LONDON – Di Bumi, tubuh manusia mengetahui kapan harus tidur dan kapan harus bangun ketika siang berganti malam dan malam berganti siang. Namun, bagaimana jika hal ini tidak terjadi?
Para ilmuwan mengatakan ada miliaran planet di alam semesta yang tidak mengalami siklus siang-malam. Hal ini dikarenakan planet-planet terikat pada bintangnya, artinya hanya satu sisi yang menghadap bintang sedangkan sisi lainnya selalu gelap.
Penelitian yang diterbitkan dalam The Conversation kini telah menyelidiki bagaimana kehidupan di luar bumi, jika ada, hidup, tidur, dan berevolusi di planet-planet ini.
Menurut Wion News, manusia dan banyak bentuk kehidupan lain di Bumi tidur dan bangun karena ritme sirkadian yang berhubungan langsung dengan siang dan malam.
Namun, bagaimana kehidupan di luar bumi mengetahui kapan harus tidur dan kapan harus bangun di planet yang tidak memiliki siang dan malam? Para ilmuwan mengatakan bahwa kondisi siklus sirkadian kemungkinan besar bergantung pada faktor selain siang dan malam.
Jam sirkadian yang didasarkan pada ruang dan bukan waktu adalah salah satu kemungkinan organisme yang hidup di sisi siang hari sebuah planet bermigrasi ke sisi malam untuk beristirahat dan beregenerasi.
Artikel tersebut menyatakan bahwa siklus sirkadian mempengaruhi biokimia, suhu tubuh, regenerasi sel, perilaku dan banyak lagi. Namun, tidak diketahui seberapa penting periode tidak aktif dan regenerasi bagi kehidupan.
Para peneliti mencontohkan organisme di Bumi yang terus berevolusi dan tumbuh tanpa terhubung dengan sinar matahari, seperti penghuni gua, kehidupan di laut dalam, dan mikroorganisme di kerak bumi dan tubuh manusia.
Mereka memiliki bioritme tetapi tidak terkait dengan cahaya. Misalnya, tikus mol tak berbulu hidup di bawah tanah dan tidak pernah terkena sinar matahari. Namun, mereka memiliki jam sirkadian, namun disesuaikan dengan siklus harian dan musiman suhu dan curah hujan. Kerang dasar dan udang pelepasan panas selaras dengan pasang surut air laut.
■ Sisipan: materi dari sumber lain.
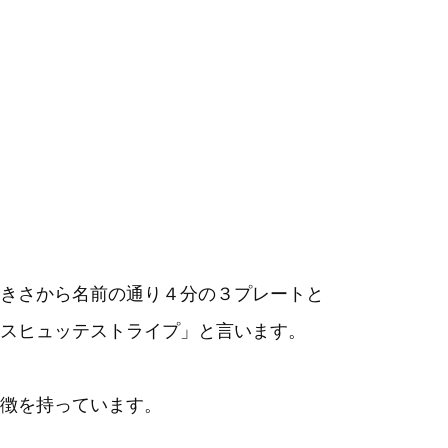
きさから名前の通り４分の３プレートと
スヒュッテストライプ」と言います。
徴を持っています。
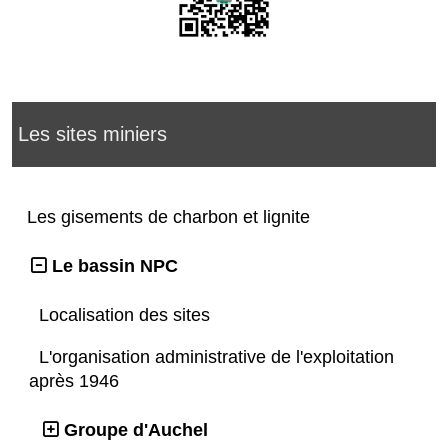
Les sites miniers
Les gisements de charbon et lignite
Le bassin NPC
Localisation des sites
L'organisation administrative de l'exploitation
après 1946
Groupe d'Auchel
Makalah ini mengklaim bahwa planet juga dapat mengembangkan bioritme yang selaras dengan siklus tersebut. Di planet yang mengalami pasang surut, kontras antara sisi siang dan malam tampaknya menghasilkan hembusan angin dan gelombang atmosfer yang cepat.
Ketika unsur-unsur ini berinteraksi satu sama lain, iklim berubah ke keadaan yang berbeda, menghasilkan siklus suhu, kelembapan, dan curah hujan yang teratur. Jadi, walaupun planet ini tidak bergerak, lingkungannya berubah.
Menurut sebuah penelitian yang diterbitkan dalam The Conversation, terdapat antara 100 hingga 400 miliar bintang di Bima Sakti. Sebagian besar bintang-bintang ini merupakan katai merah dingin, yang juga dikenal sebagai katai M.
Menurut penelitian tahun 2013, 41% bintang katai M memiliki planet yang mengorbit di zona “Sungai Emas”, yaitu jarak di mana planet tersebut memiliki suhu yang tepat untuk mendukung keberadaan air cair.
Planet berbatu yang mengorbit pada zona layak huni bintang katai M disebut M Bumi. Karena bintang katai M jauh lebih dingin daripada Matahari kita, jarak planet-planet tersebut sangat berdekatan, sehingga tarikan gravitasi bintang terhadap planet-planet tersebut sangat kuat.
Karena gravitasi bintang menarik lebih keras sisi dekat planet dibandingkan sisi jauh, rotasi planet melambat. Artinya, sebagian besar M-Earth mungkin terkunci pasang surut, dengan satu belahan bumi selalu menghadap matahari, sementara belahan bumi lainnya selalu menjauhi matahari.
Hal serupa juga terjadi pada Bulan yang terhalang oleh Bumi, sehingga kita tidak pernah melihat sisi terjauh dari satelit Bulan kita. Planet terdekat dengan Bumi adalah Proxima Centauri b yang terletak di Alpha Centauri.